Slashdot Mirror


How To Use a Terabyte of RAM

Spuddly writes with links to Daniel Philips and his work on the Ramback patch, and an analysis of it by Jonathan Corbet up on LWN. The experimental new design for Linux's virtual memory system would turn a large amount of system RAM into a fast RAM disk with automatic sync to magnetic media. We haven't yet reached a point where systems, even high-end boxes, come with a terabyte of installed memory, but perhaps it's not too soon to start thinking about how to handle that much memory.

3 of 424 comments (clear)

  1. Re:Memory usage by wizardforce · · Score: 5, Interesting

    since we aren't even close to having boxes with more memory than we actively use
    640k should be enough for anyone. you do realize that the fact that computer manufacturers are happy bundling over 2 gigs of RAM in a default install so it runs Vista all prettily gives the linux users of us a fantastic advantage when we don't use anywhere near that on a regular basis. there are already linux distros that are small enough as to be sitting entirely in RAM, some even small enough to run on the L2+3 cache if you like. being able to do things like this is going to be a major advantage.
    --
    Sigs are too short to say anything truly profound so read the above post instead.
  2. Re:You only need 16GB of RAM for this to be useful by Anonymous Coward · · Score: 5, Interesting

    Did I hear a summer of code application?

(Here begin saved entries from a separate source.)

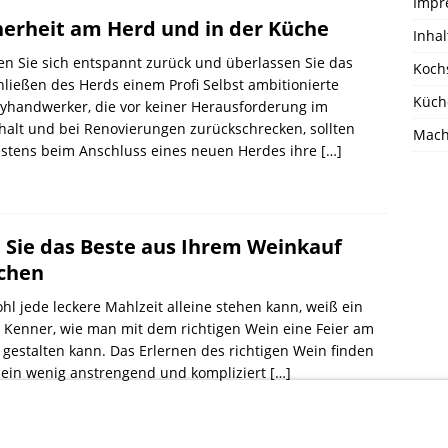
Impr
herheit am Herd und in der Küche
Inhal
n Sie sich entspannt zurück und überlassen Sie das
Koch
ließen des Herds einem Profi Selbst ambitionierte
Küch
yhandwerker, die vor keiner Herausforderung im
alt und bei Renovierungen zurückschrecken, sollten
Mache
estens beim Anschluss eines neuen Herdes ihre
[…]
 Sie das Beste aus Ihrem Weinkauf
chen
l jede leckere Mahlzeit alleine stehen kann, weiß ein
 Kenner, wie man mit dem richtigen Wein eine Feier am
 gestalten kann. Das Erlernen des richtigen Wein finden
 ein wenig anstrengend und kompliziert
[…]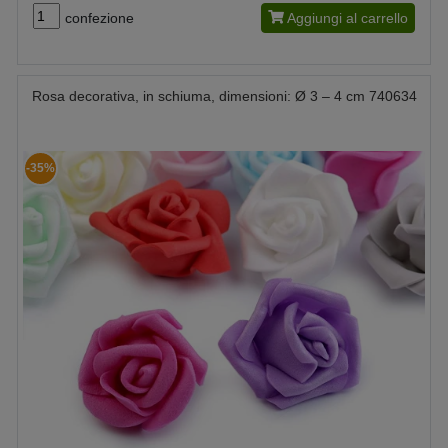
confezione
Aggiungi al carrello
Rosa decorativa, in schiuma, dimensioni: Ø 3 – 4 cm 740634
-35%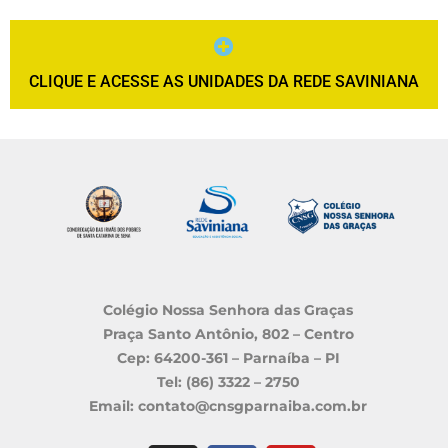
CLIQUE E ACESSE AS UNIDADES DA REDE SAVINIANA
Colégio Nossa Senhora das Graças
Praça Santo Antônio, 802 – Centro
Cep: 64200-361 – Parnaíba – PI
Tel: (86) 3322 – 2750
Email: contato@cnsgparnaiba.com.br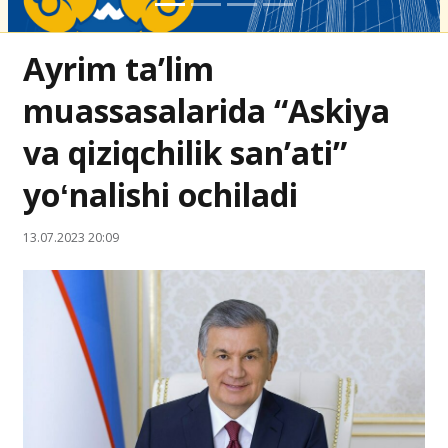
Ayrim taʼlim
muassasalarida “Askiya
va qiziqchilik sanʼati”
yoʻnalishi ochiladi
13.07.2023 20:09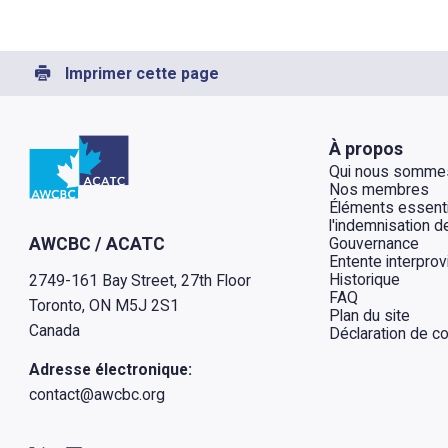
Imprimer cette page
Retour à l'Accueil
À propos
Qui nous somme
Nos membres
Éléments essenti
l'indemnisation de
Gouvernance
AWCBC / ACATC
Entente interprov
Historique
2749-161 Bay Street, 27th Floor
FAQ
Toronto, ON M5J 2S1
Plan du site
Canada
Déclaration de con
Adresse électronique:
contact@awcbc.org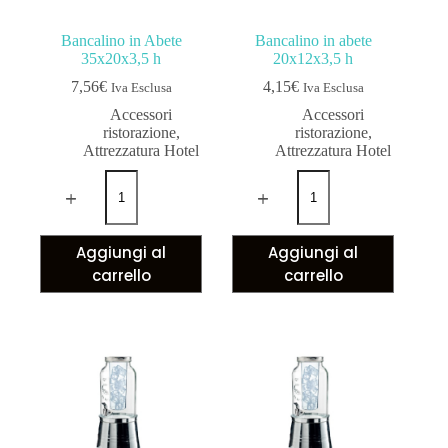
Bancalino in Abete
Bancalino in abete
35x20x3,5 h
20x12x3,5 h
7,56
€
4,15
€
Iva Esclusa
Iva Esclusa
Accessori
Accessori
ristorazione
,
ristorazione
,
Attrezzatura Hotel
Attrezzatura Hotel
Aggiungi al
Aggiungi al
carrello
carrello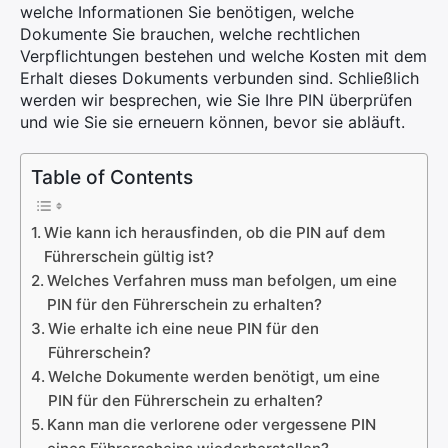
welche Informationen Sie benötigen, welche
Dokumente Sie brauchen, welche rechtlichen
Verpflichtungen bestehen und welche Kosten mit dem
Erhalt dieses Dokuments verbunden sind. Schließlich
werden wir besprechen, wie Sie Ihre PIN überprüfen
und wie Sie sie erneuern können, bevor sie abläuft.
Table of Contents
Wie kann ich herausfinden, ob die PIN auf dem
Führerschein gültig ist?
Welches Verfahren muss man befolgen, um eine
PIN für den Führerschein zu erhalten?
Wie erhalte ich eine neue PIN für den
Führerschein?
Welche Dokumente werden benötigt, um eine
PIN für den Führerschein zu erhalten?
Kann man die verlorene oder vergessene PIN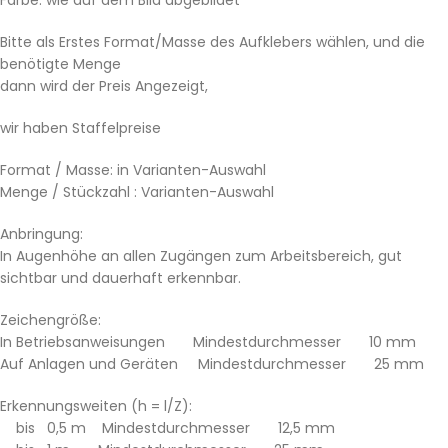
Bitte als Erstes Format/Masse des Aufklebers wählen, und die
benötigte Menge
dann wird der Preis Angezeigt,
wir haben Staffelpreise
Format / Masse: in Varianten-Auswahl
Menge / Stückzahl : Varianten-Auswahl
Anbringung:
In Augenhöhe an allen Zugängen zum Arbeitsbereich, gut
sichtbar und dauerhaft erkennbar.
Zeichengröße:
In Betriebsanweisungen Mindestdurchmesser 10 mm
Auf Anlagen und Geräten Mindestdurchmesser 25 mm
Erkennungsweiten (h = l/Z):
bis 0,5 m Mindestdurchmesser 12,5 mm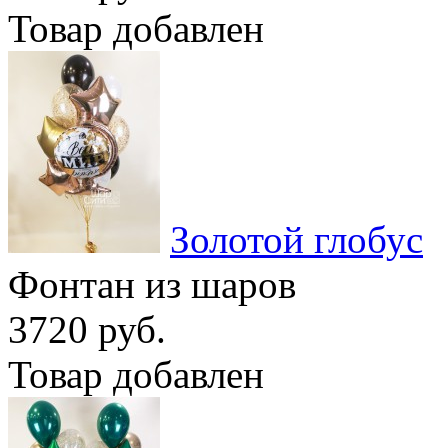
Товар добавлен
Золотой глобус
Фонтан из шаров
3720 руб.
Товар добавлен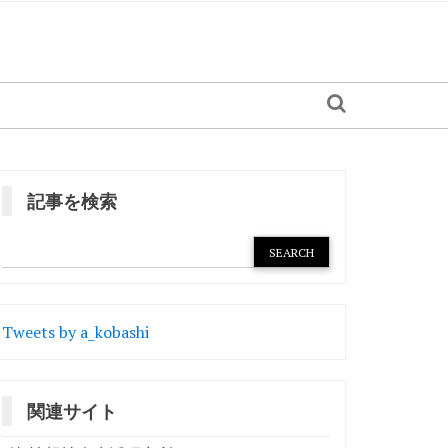
記事を検索
Tweets by a_kobashi
関連サイト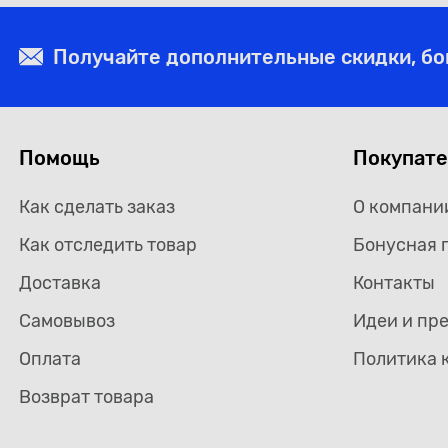
Получайте дополнительные скидки, б
Помощь
Покупат
Как сделать заказ
О компани
Как отследить товар
Бонусная 
Доставка
Контакты
Самовывоз
Идеи и пр
Оплата
Политика 
Возврат товара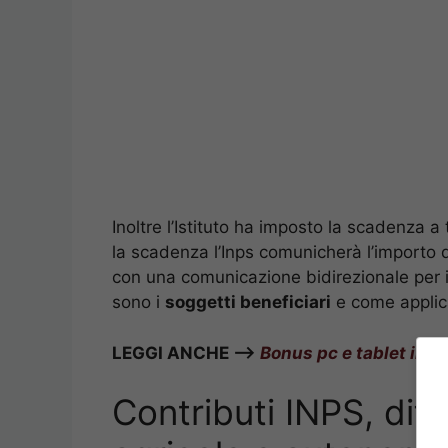
Inoltre l’Istituto ha imposto la scadenza a
la scadenza l’Inps comunicherà l’importo 
con una comunicazione bidirezionale per i
sono i
soggetti beneficiari
e come applica
LEGGI ANCHE –>
Bonus pc e tablet in s
Contributi INPS, dif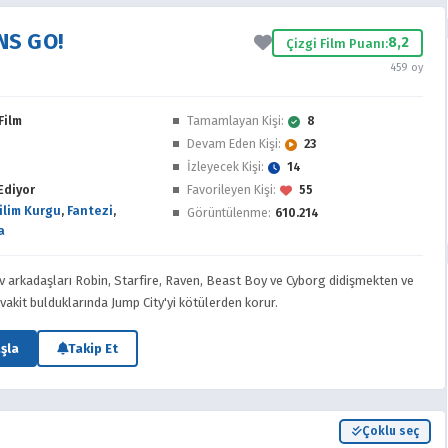
NS GO!
8,2
Çizgi Film Puanı:
459 oy
Film
Tamamlayan Kişi:
8
Devam Eden Kişi:
23
İzleyecek Kişi:
14
Ediyor
Favorileyen Kişi:
55
ilim Kurgu
,
Fantezi
,
Görüntülenme:
610.214
a
 arkadaşları Robin, Starfire, Raven, Beast Boy ve Cyborg didişmekten ve
akit bulduklarında Jump City'yi kötülerden korur.
şla
Takip Et
Çoklu seç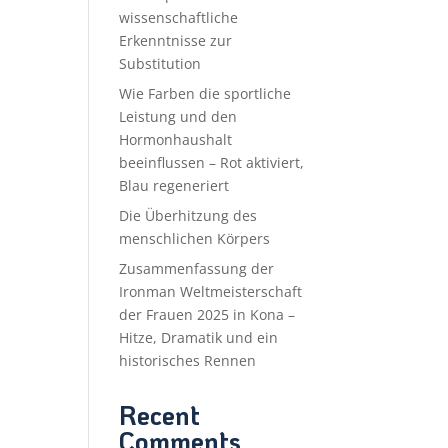
wissenschaftliche
Erkenntnisse zur
Substitution
Wie Farben die sportliche
Leistung und den
Hormonhaushalt
beeinflussen – Rot aktiviert,
Blau regeneriert
Die Überhitzung des
menschlichen Körpers
Zusammenfassung der
Ironman Weltmeisterschaft
der Frauen 2025 in Kona –
Hitze, Dramatik und ein
historisches Rennen
Recent
Comments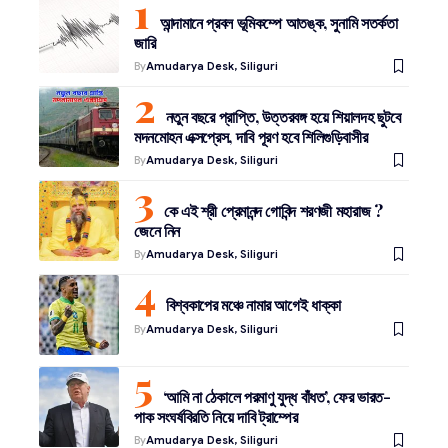
আন্দামানে প্রবল ভূমিকম্পে আতঙ্ক, সুনামি সতর্কতা
জারি
By
Amudarya Desk, Siliguri
নতুন বছরে প্রাপ্তি, উত্তরবঙ্গ হয়ে শিয়ালদহ ছুটবে
মদনমোহন এক্সপ্রেস, দাবি পূরণ হবে শিলিগুড়িবাসীর
By
Amudarya Desk, Siliguri
কে এই শ্রী প্রেমানন্দ গোবিন্দ শরণজী মহারাজ ?
জেনে নিন
By
Amudarya Desk, Siliguri
বিশ্বকাপের মঞ্চে নামার আগেই ধাক্কা
By
Amudarya Desk, Siliguri
‘আমি না ঠেকালে পরমাণু যুদ্ধ বাঁধত’, ফের ভারত-
পাক সংঘর্ষবিরতি নিয়ে দাবি ট্রাম্পের
By
Amudarya Desk, Siliguri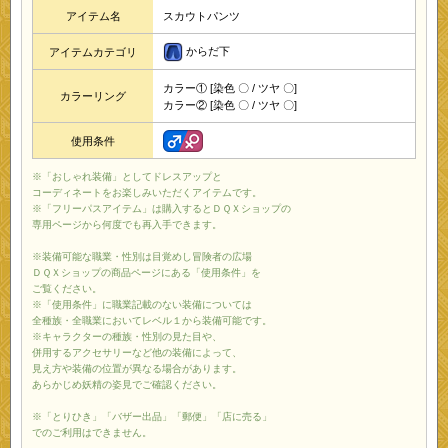
アイテム名
スカウトパンツ
からだ下
アイテムカテゴリ
カラー① [染色 〇 / ツヤ 〇]
カラーリング
カラー② [染色 〇 / ツヤ 〇]
使用条件
※「おしゃれ装備」としてドレスアップと
コーディネートをお楽しみいただくアイテムです。
※「フリーパスアイテム」は購入するとＤＱＸショップの
専用ページから何度でも再入手できます。
※装備可能な職業・性別は目覚めし冒険者の広場
ＤＱＸショップの商品ページにある「使用条件」を
ご覧ください。
※「使用条件」に職業記載のない装備については
全種族・全職業においてレベル１から装備可能です。
※キャラクターの種族・性別の見た目や、
併用するアクセサリーなど他の装備によって、
見え方や装備の位置が異なる場合があります。
あらかじめ妖精の姿見でご確認ください。
※「とりひき」「バザー出品」「郵便」「店に売る」
でのご利用はできません。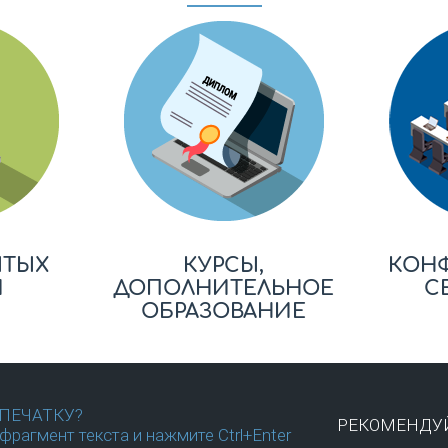
ЫТЫХ
КУРСЫ,
КОН
Й
ДОПОЛНИТЕЛЬНОЕ
С
ОБРАЗОВАНИЕ
ПЕЧАТКУ?
РЕКОМЕНДУЙ
фрагмент текста и нажмите Ctrl+Enter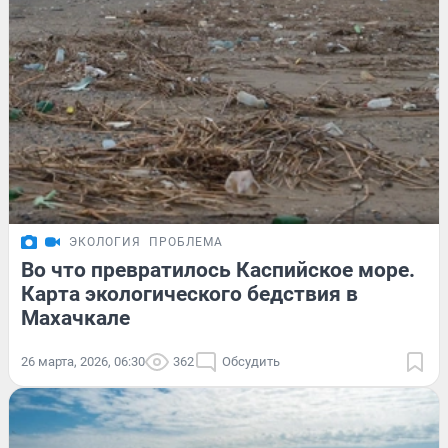
ЭКОЛОГИЯ
ПРОБЛЕМА
Во что превратилось Каспийское море.
Карта экологического бедствия в
Махачкале
26 марта, 2026, 06:30
362
Обсудить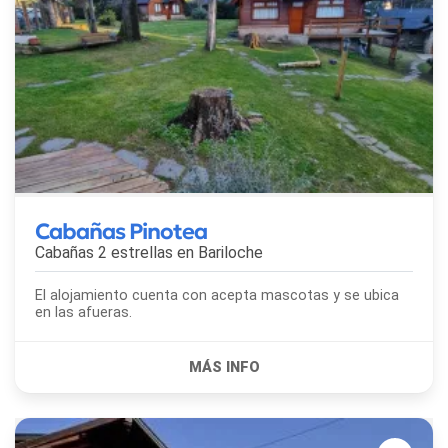
Cabañas Pinotea
Cabañas 2 estrellas en
Bariloche
El alojamiento cuenta con acepta mascotas y se ubica
en las afueras.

  3. Speed vs tmpfs? by SanityInAnarchy · · Score: 5, Interesting

    How it seems to work:

    Actual "ramdisk" -- that is, like /dev/rd -- that is, appears as a block device. You can run whatever filesystem you want on it, but it's still serializing and writing out to... well, RAM, in this case. No sane way for the kernel to free space on that "disk" that's not actually used.

    How I wish it worked:

    No Linux that I know of has used an actual ramdisk in forever. Instead, we use tmpfs -- a filesystem which actually grows or shrinks to our needs, up to an optional configurable maximum size. It'll use swap if available/needed. It's basically a RAM filesystem, instead of a RAM disk.

    Even initrds are dead now -- we use initramfs. Basically, instead of the kernel booting and reading a ramdisk image directly to /dev/rd0, it instead boots and unpacks a cpio archive (like a tarball, but different/better/worse) into a tmpfs filesystem, and uses that.

    So, how I would like this to work is, use a tmpfs filesystem -- as I suspect it will be faster, and in any case simpler, than a ramdisk -- and back it to a real filesystem on-disk. The only challenge here is that it's not as deterministic -- it would be more like a cp than a dd.

    An even better (crazier) idea:

    Use a filesystem like XFS or Reiser4 -- something which delays allocation until a flush. In either case, it would take a bit of tweaking -- you want to make sure no writes, or fsyncs, block while writing to disk, so long as the power is on -- but you'll hopefully already be caching an obscene amount anyway, so reads will be fast.

    In this case, forcing everything out to disk could be as simple as "mount / -o remount,sync" -- or something similar -- forcing an immediate sync, and all future writes to be synchronous.

    Conclusion:

    Either of the two ideas I suggested should work, and could perform better than a traditional ramdisk. If it is, in fact, a simple disk-backed ramdisk (not ram filesystem), then it's both not as flexible (what if your app suddenly wants 50 gigs of RAM in application space?) and a bit of a hack -- probably a hack around traditional disk-backed filesystems not being able to take advantage of so much RAM by themselves.

    In fact, glancing back at TFA, it seems there are some inherent reliability concerns, too:

    If UPS power runs out while ramback still holds unflushed dirty data then things get ugly. Hopefully a fsck -f will be able to pull something useful out of the mess. (This is where you might want to be running Ext3.)

    Now, true, this should never happen, but in the event it does, the inherent problem here is that the ramdisk doesn't know anything about the filesystem, and so it doesn't know in what order it should be writing stuff to disk. Ext3 journaling makes NO sense for a ramdisk when the ramdisk itself knows nothing about the journal -- the journal is just going to slow down the RAM-based operation. Compare this to a sync call to XFS -- individual files might be corrupted, but all the writes will be journaled in some way, so at least the filesystem structure will be intact.

    This gets even better with something like Reiser4's (vaporware) transaction API. If the application can define a transaction at the filesystem level, then this consistent-dump-to-disk will happen at the application level, too. Which means that while it would certainly suck to have a UPS fail, it wouldn't be much worse than the same happening to a non-ramdisk device, at least as far as consistency goes. (Some data will be lost, no way around that, but at least this way, some data will be fine.)

    --
    Don't thank God, thank a doctor!